Exercise = Extend the passage on the Palestinian Authority prime minister and the Fatah leadership, starting right after its final sentence.

Document text =
#####

It is useful to remember that the post of PA prime minister was
originally forced on PLO, PA, and Fatah leader Yasir Arafat ten years
ago in the hope of getting the PA to be more moderate and more competent
as an economic and administrative entity. It has not worked too well.
But once you think about it, Hamdullah is the perfect PA prime
minister. His predecessor was Salam Fayyad. Fayyad, named six years ago,
was a serious economist who actually tried to curb the ruling Fatah
party’s corruption. The Western donors liked Fayyad and kept him in
office for years against the will of the Fatah bosses, who periodically
tried to get rid of him. They feared that if they forced out Fayyad, the
money would be cut off. At any rate, they blocked all of Fayyad’s
reform measures and he never played any significant role in negotiations
with Israel.
The Fatah bosses run the PA’s broad policy. Of the 18 members elected
in 2009 they are mainly hardliners, either radicals or old Arafat
loyalists. After the election, a moderate, Ahmad Qurei (better known as
Abu Ala), who missed out on election by two votes said, albeit with
exaggeration, that the Fatah elections were more dishonest than the
recent ones in Iran.

#####

Some records =
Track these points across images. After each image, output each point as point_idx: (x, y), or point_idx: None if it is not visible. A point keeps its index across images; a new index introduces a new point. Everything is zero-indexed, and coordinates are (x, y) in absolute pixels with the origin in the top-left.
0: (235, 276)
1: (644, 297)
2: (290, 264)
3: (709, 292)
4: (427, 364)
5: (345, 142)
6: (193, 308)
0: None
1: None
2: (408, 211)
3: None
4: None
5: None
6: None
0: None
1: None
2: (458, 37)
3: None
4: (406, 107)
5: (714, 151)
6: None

#####

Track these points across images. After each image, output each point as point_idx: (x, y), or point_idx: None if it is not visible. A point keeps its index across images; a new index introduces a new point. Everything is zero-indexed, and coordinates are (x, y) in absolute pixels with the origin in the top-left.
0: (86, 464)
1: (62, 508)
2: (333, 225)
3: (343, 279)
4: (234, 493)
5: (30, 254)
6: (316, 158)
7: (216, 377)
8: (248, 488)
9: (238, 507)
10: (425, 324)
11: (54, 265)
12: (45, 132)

#####

Exercise result =
But even he, perhaps the most moderate individual in the higher ranks
of the organization, showed the culture of Fatah by accusing Israel of
fixing the election and those who won as being Israeli agents! So the
arguably most moderate leading figure claimed that Israel conspired to
control the election by picking hardliners. This tells you part of the
problem
The victory of people like Jibril Rajoub, Muhammad Dahlan, and Tawik Tirawi—all security force commanders—showed, he claimed that
“someone wants to see rubber stamps” in Fatah’s leadership. He implied
that these people were too soft on Israel and were actually willing to
make concessions as part of a comprehensive peace agreement. Of course,
such a comprehensive agreement has not appeared in the last four years
and is nowhere in sight.
No need to wonder why this conflict continues when you look at thinking and behavior like this.
At the same time, Gaza Strip leaders of Fatah have resigned. Even
aside from vote-fixing they do have a case. After all, since Hamas
prevented many from attending the meeting they couldn’t vote for
candidates from Gaza.
And there is still more. Who beat Abu Ala for the position on the
Fatah Central Committee? Tayyib Abd al-Rahman. He was for many years the
head of Arafat’s personal public relations’ operation. I remember him
well from the 1980s running Arafat’s press conferences. So much for new
leadership.
Now, however, it is a sign of the contempt that the Fatah bosses feel
toward President Barack Obama, as someone too powerless or unwilling to
pressure them. In fact, it is a sign of their low respect that the
replacement of Fayyad comes only a few days after Secretary of State
John Kerry offered them a fund of $4 billion of the PA went back to
negotiations with Israel. The PA refused.
According to the theory that the PA really wants a two-state
diplomatic solution with Israel, this makes no sense. Doesn’t it want to
compromise to end “oppression” and ”occupation” as soon as possible?
No, unfortunately they would rather wait decades in hopes of wiping
Israel off the map, or leaving the issue open for the next generation,
or fear that compromise would mean their being called traitors and
pushed out by their Islamist rival, Hamas.
Hamdullah is sort of the perfect compromise. He is a nobody, a
technocrat, lacking all political experience so he won’t try to
challenge the party bosses and cannot do so. Hamdullah will do what he
is told.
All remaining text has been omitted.